Collateral Damage From Russian Recession Could Be Global

Monday, May 18, 2015
By Paul Martin

By Andy Tully
OilPrice.com
Sun, 17 May 2015

The European Bank for Reconstruction and Development (EBRD) sees modest economic improvement in much of Eastern Europe for the near future, but its outlook for Ukraine and Russia, which have been at odds for more than a year now, is much less optimistic.

According to the EBRD, the hostility between Russia and Ukraine will keep them in recession throughout 2015, despite a moderate economic expansion in the other 33 countries the EBRD has served since it was created in 1991.
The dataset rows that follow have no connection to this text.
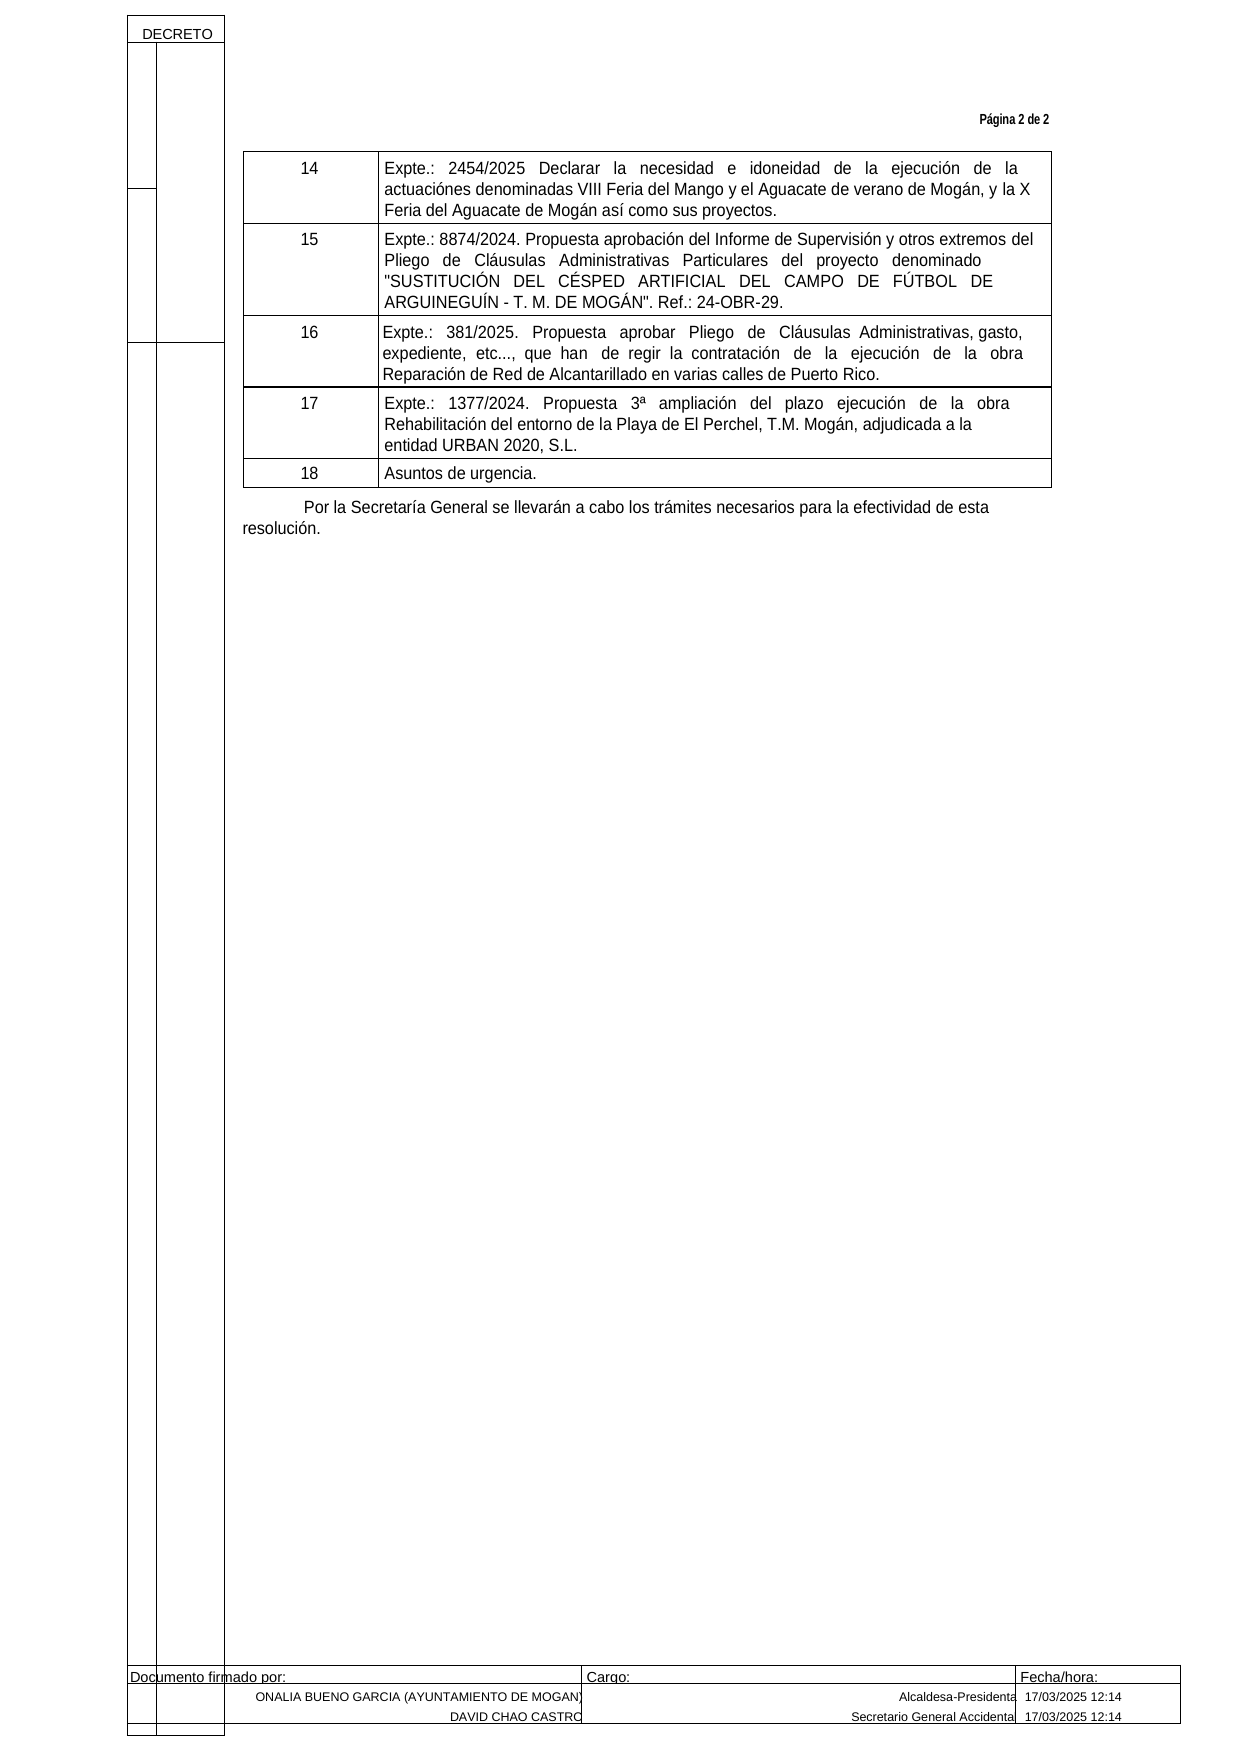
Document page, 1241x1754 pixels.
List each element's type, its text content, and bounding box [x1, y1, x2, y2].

table_cell Expte.: 381/2025. Propuesta aprobar Pliego de Cláusulas Administrativas, gasto, expediente, etc..., que han de regir la contratación de la ejecución de la obra Reparación de Red de Alcantarillado en varias calles de Puerto Rico. [379, 316, 1051, 386]
table_cell [128, 189, 156, 342]
table_header 14 [244, 152, 378, 223]
table_cell 18 [244, 459, 378, 487]
table_cell [157, 343, 224, 1665]
table_cell Expte.: 8874/2024. Propuesta aprobación del Informe de Supervisión y otros extremos del Pliego de Cláusulas Administrativas Particulares del proyecto denominado "SUSTITUCIÓN DEL CÉSPED ARTIFICIAL DEL CAMPO DE FÚTBOL DE ARGUINEGUÍN - T. M. DE MOGÁN". Ref.: 24-OBR-29. [379, 224, 1051, 315]
table_cell 16 [244, 316, 378, 386]
table_cell [128, 1724, 156, 1735]
table_cell Alcaldesa-Presidenta Secretario General Accidental [582, 1684, 1015, 1723]
table_header Expte.: 2454/2025 Declarar la necesidad e idoneidad de la ejecución de la actuaciónes denominadas VIII Feria del Mango y el Aguacate de verano de Mogán, y la X Feria del Aguacate de Mogán así como sus proyectos. [379, 152, 1051, 223]
table_cell [157, 43, 224, 342]
table_cell [157, 1724, 224, 1735]
table_cell ONALIA BUENO GARCIA (AYUNTAMIENTO DE MOGAN) DAVID CHAO CASTRO [128, 1684, 581, 1723]
table_cell [128, 43, 156, 187]
table_header DECRETO [128, 16, 224, 42]
table_cell 15 [244, 224, 378, 315]
table_cell Expte.: 1377/2024. Propuesta 3ª ampliación del plazo ejecución de la obra Rehabilitación del entorno de la Playa de El Perchel, T.M. Mogán, adjudicada a la entidad URBAN 2020, S.L. [379, 388, 1051, 458]
table_cell Asuntos de urgencia. [379, 459, 1051, 487]
table_header Documento firmado por: [128, 1666, 581, 1683]
table_cell 17/03/2025 12:14 17/03/2025 12:14 [1016, 1684, 1180, 1723]
table_header Fecha/hora: [1016, 1666, 1180, 1683]
table_header Cargo: [582, 1666, 1015, 1683]
table_cell 17 [244, 388, 378, 458]
text Por la Secretaría General se llevarán a cabo los trámites necesarios para la efectividad de esta resolución. [242, 497, 1034, 539]
table_cell [128, 343, 156, 1665]
text Página 2 de 2 [979, 111, 1188, 127]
For example, the economies of several EBRD countries are expected to improve this year thanks to lower interest rates not only in Eastern and Central Europe but also in the euro zone, which makes up their biggest market for exports.

Not so, however, for Ukraine, whose economy contracted by 6.8 percent in 2014 and is expected to contract by 7.5 percent this year, even worse than the 5.0 percent the EBRD anticipated four months ago. And Russia is expected to remain in recession through 2016 under the simultaneous pressures of low oil and gas prices and Western sanctions over its role in Ukraine’s political crisis.

The bank said the uprising by pro-Russian separatists in eastern Ukraine has severely disrupted the region’s economy. It said this trouble, along with “the negative impact of the depreciation of the hryvnia [Ukraine’s currency], tight economic policies, energy tariffs hikes and a continued contraction of credit are expected to maintain pressures on the economy this year.”